Data START
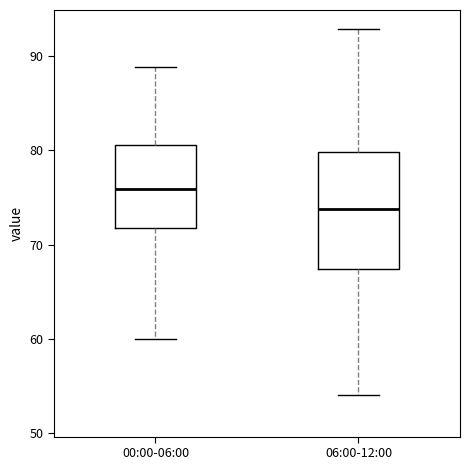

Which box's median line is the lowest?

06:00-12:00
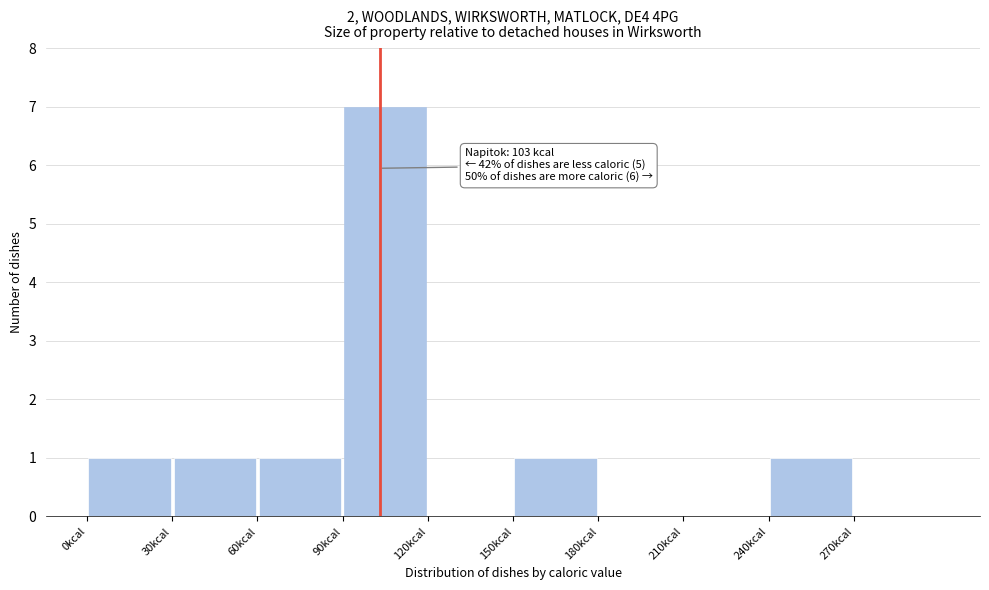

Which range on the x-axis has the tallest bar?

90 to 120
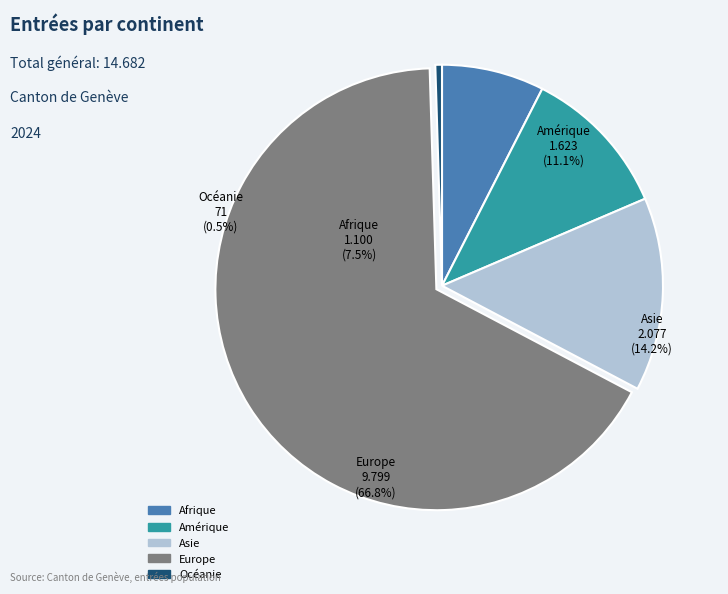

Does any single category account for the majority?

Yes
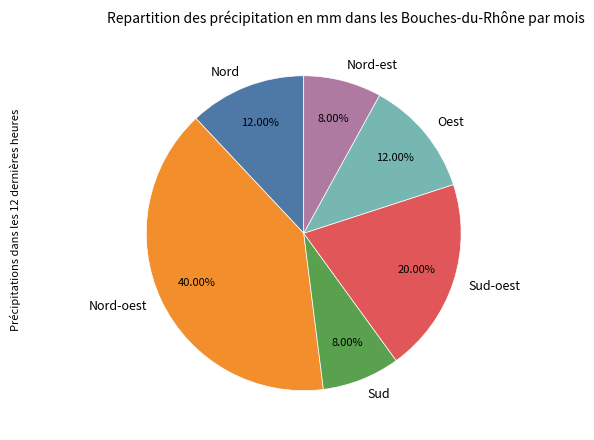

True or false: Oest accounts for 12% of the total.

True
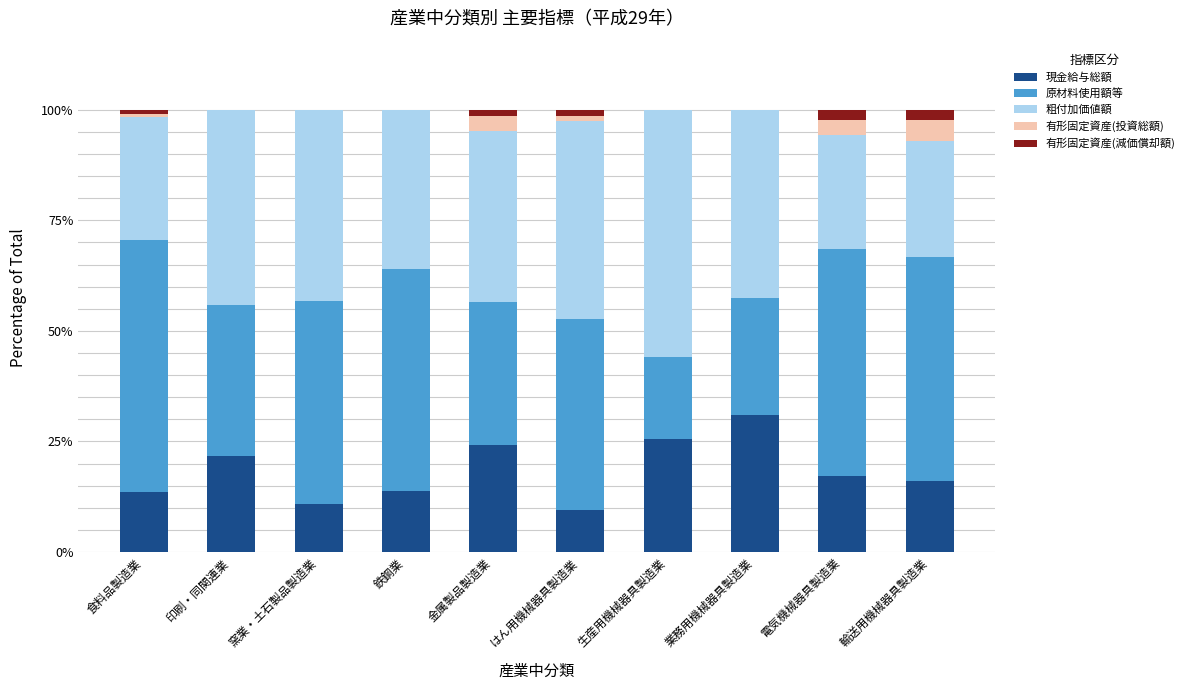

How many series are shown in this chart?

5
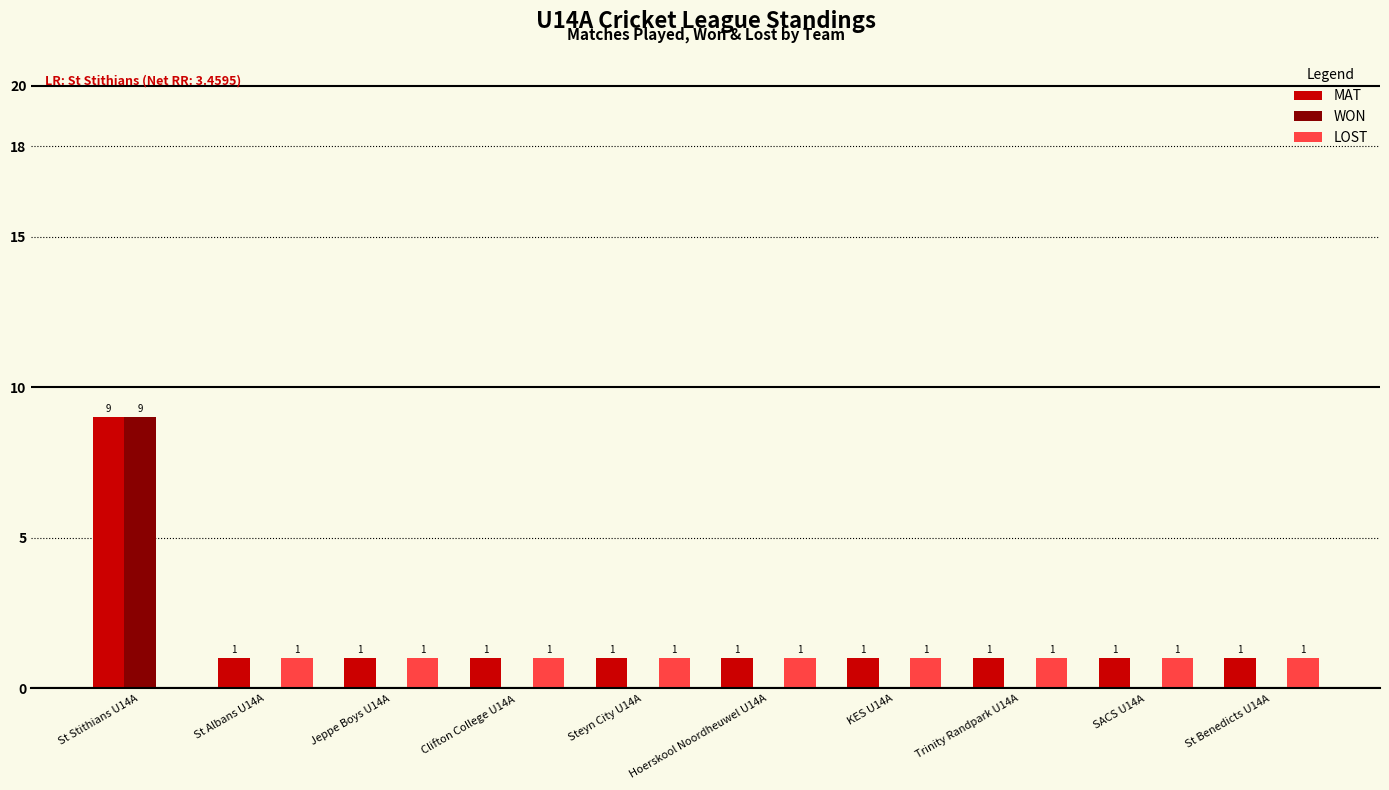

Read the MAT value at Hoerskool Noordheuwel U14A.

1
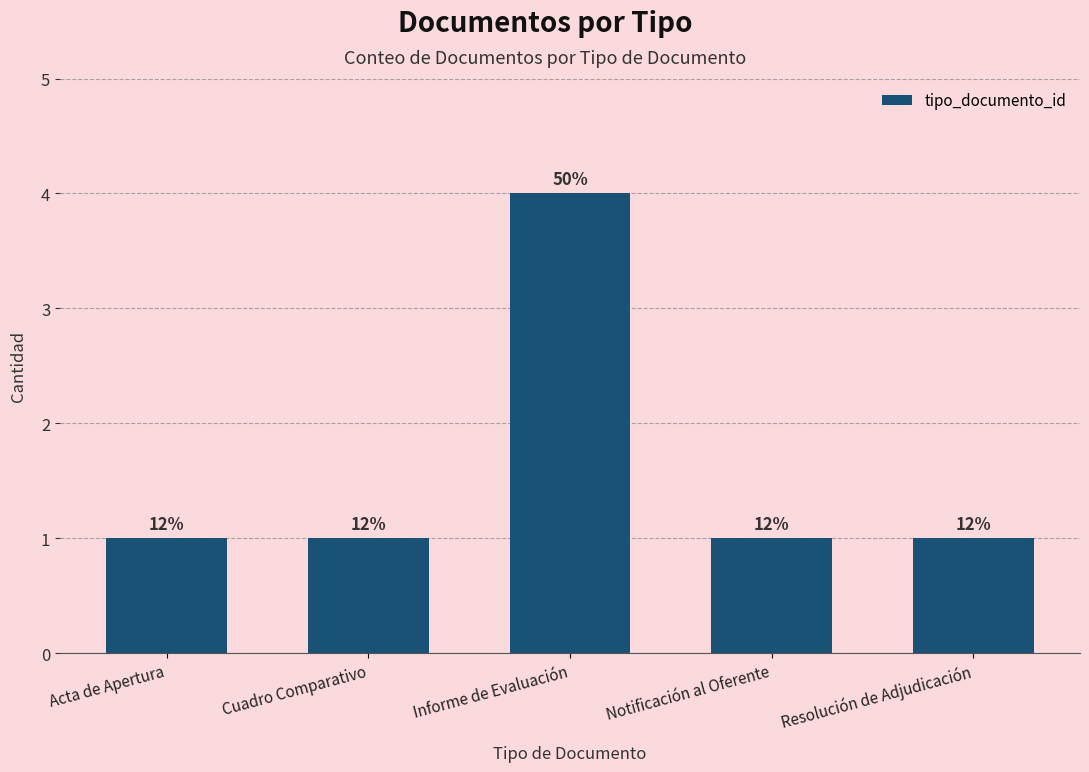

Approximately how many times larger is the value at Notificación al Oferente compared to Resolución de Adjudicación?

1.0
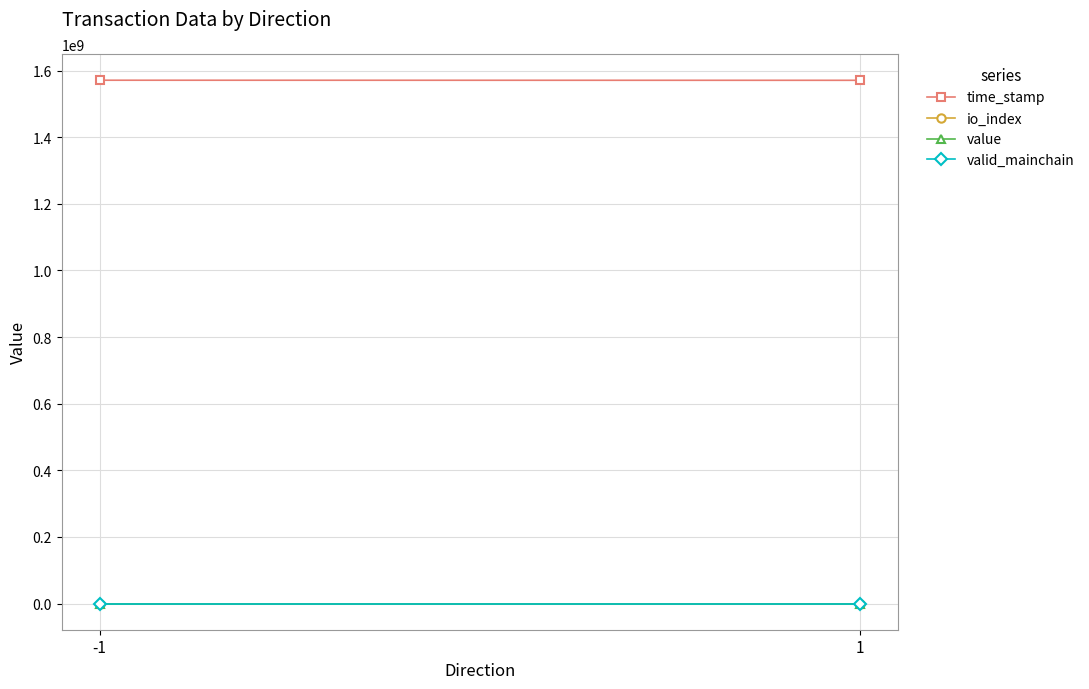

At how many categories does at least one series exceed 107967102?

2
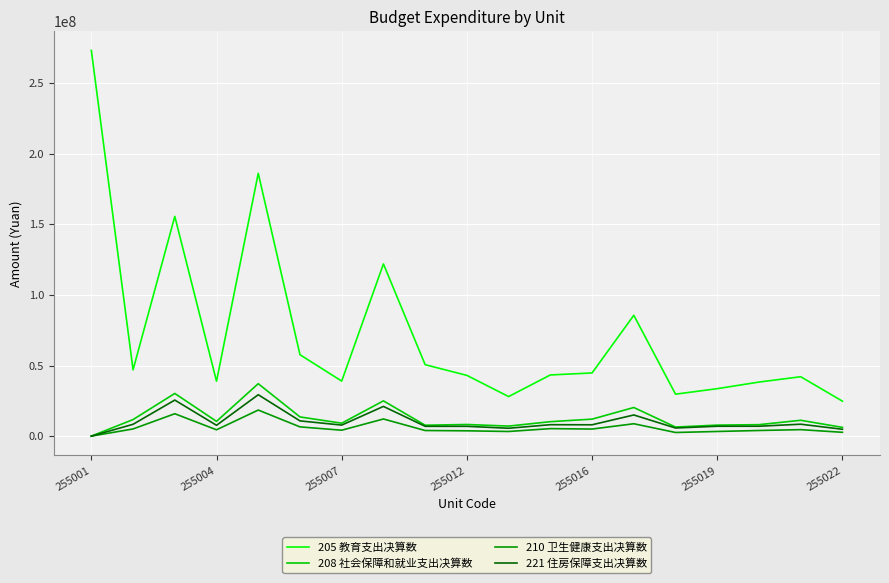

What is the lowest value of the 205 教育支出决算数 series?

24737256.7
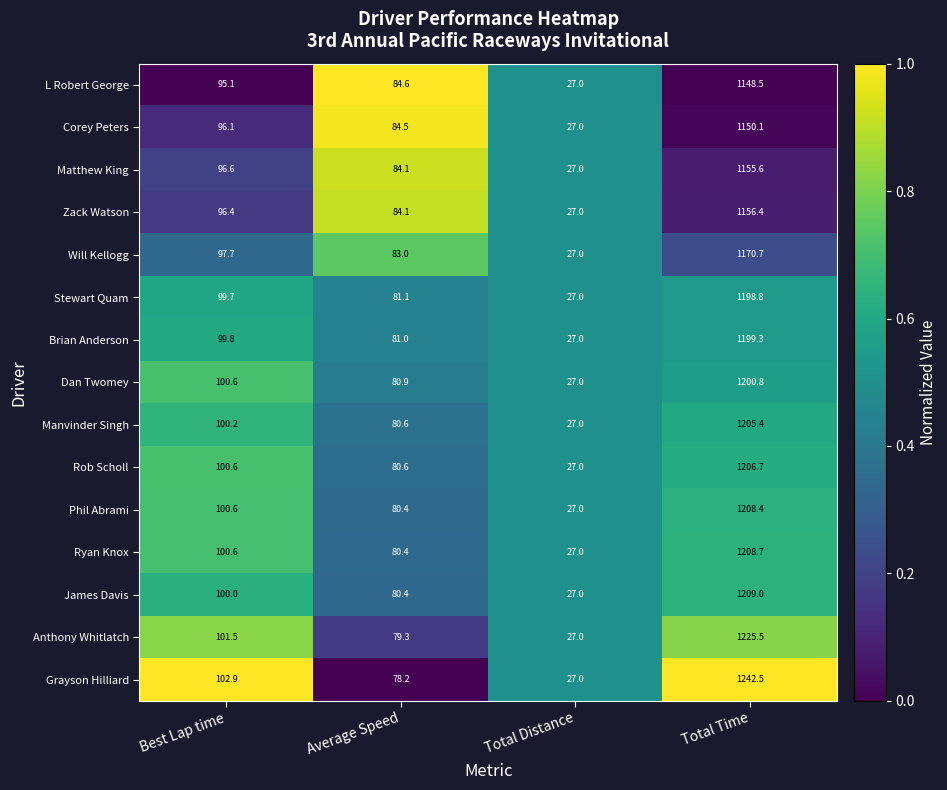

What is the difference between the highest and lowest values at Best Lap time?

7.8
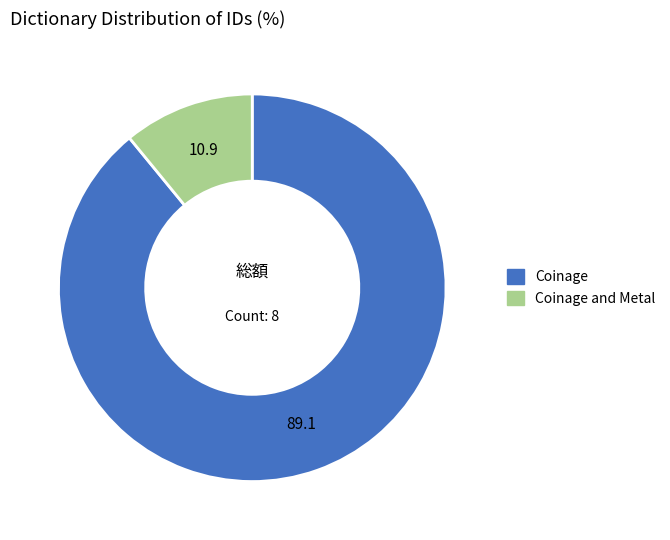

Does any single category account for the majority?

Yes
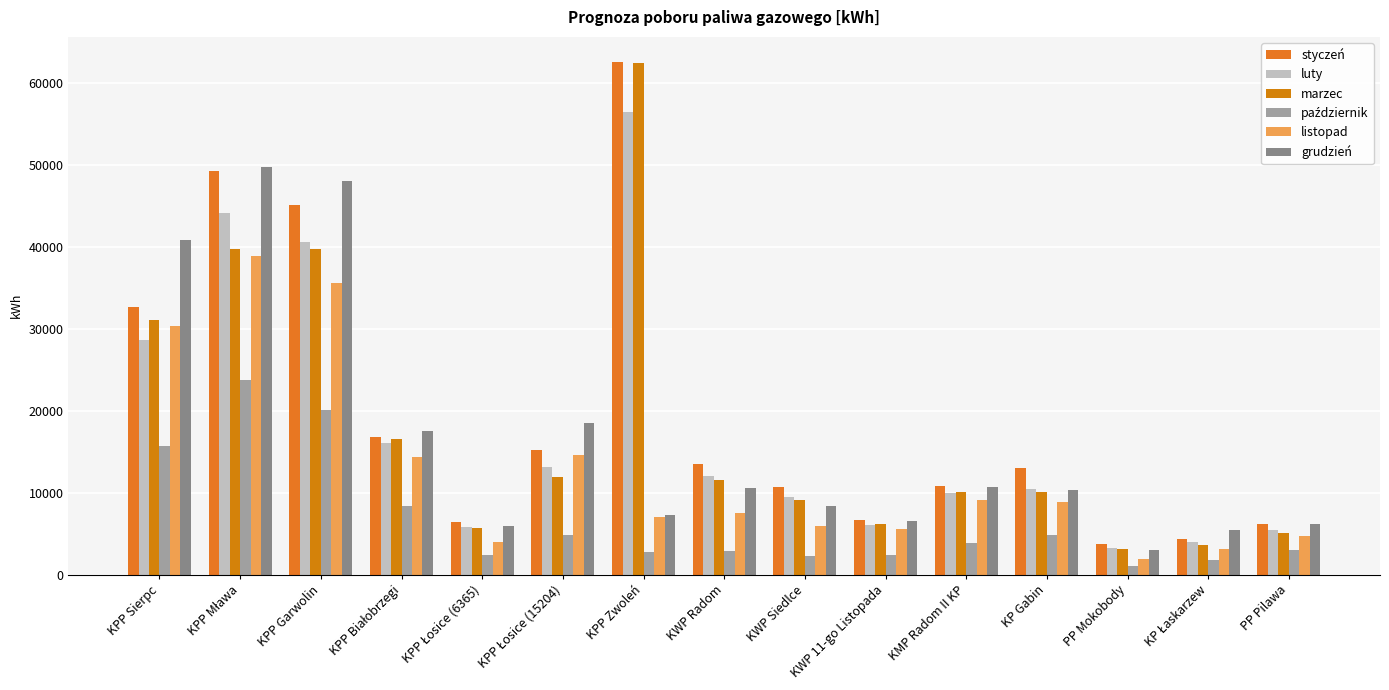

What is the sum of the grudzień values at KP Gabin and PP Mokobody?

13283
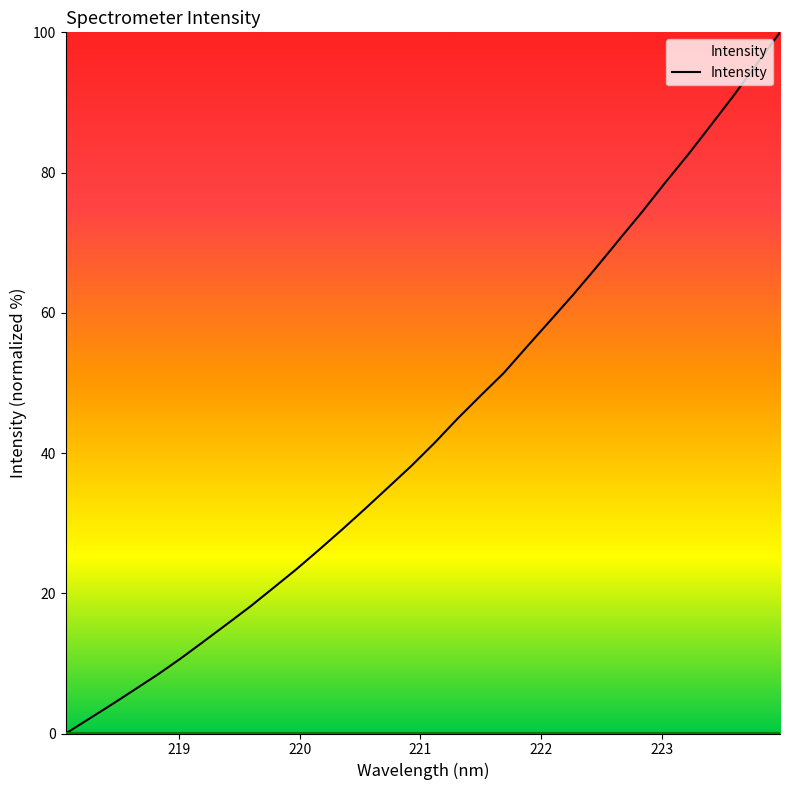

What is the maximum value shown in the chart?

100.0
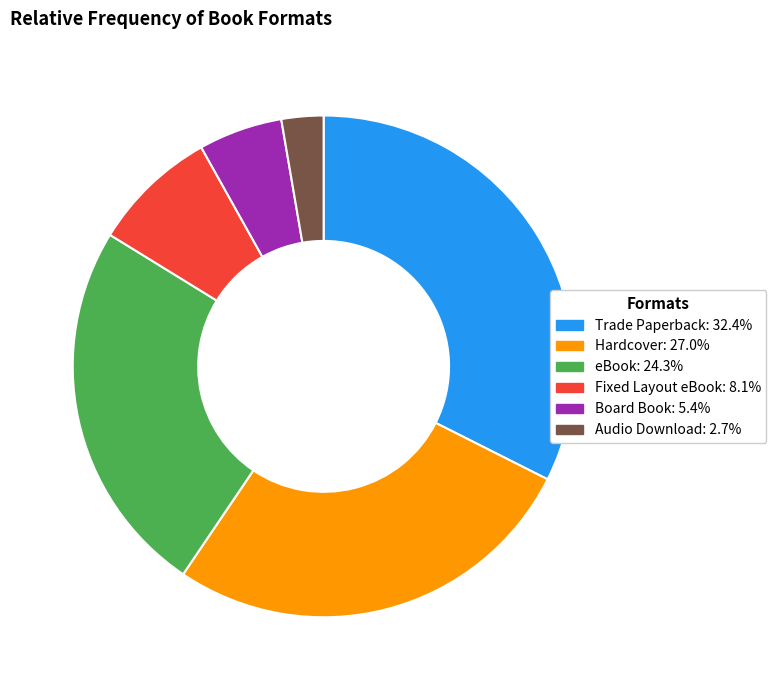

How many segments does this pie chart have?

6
Data END
> Your instructions: Show each line from the records above that contains the string "lowest".

> Solution:
Which box's median line is the lowest?
What is the lowest value of the 205 教育支出决算数 series?
What is the difference between the highest and lowest values at Best Lap time?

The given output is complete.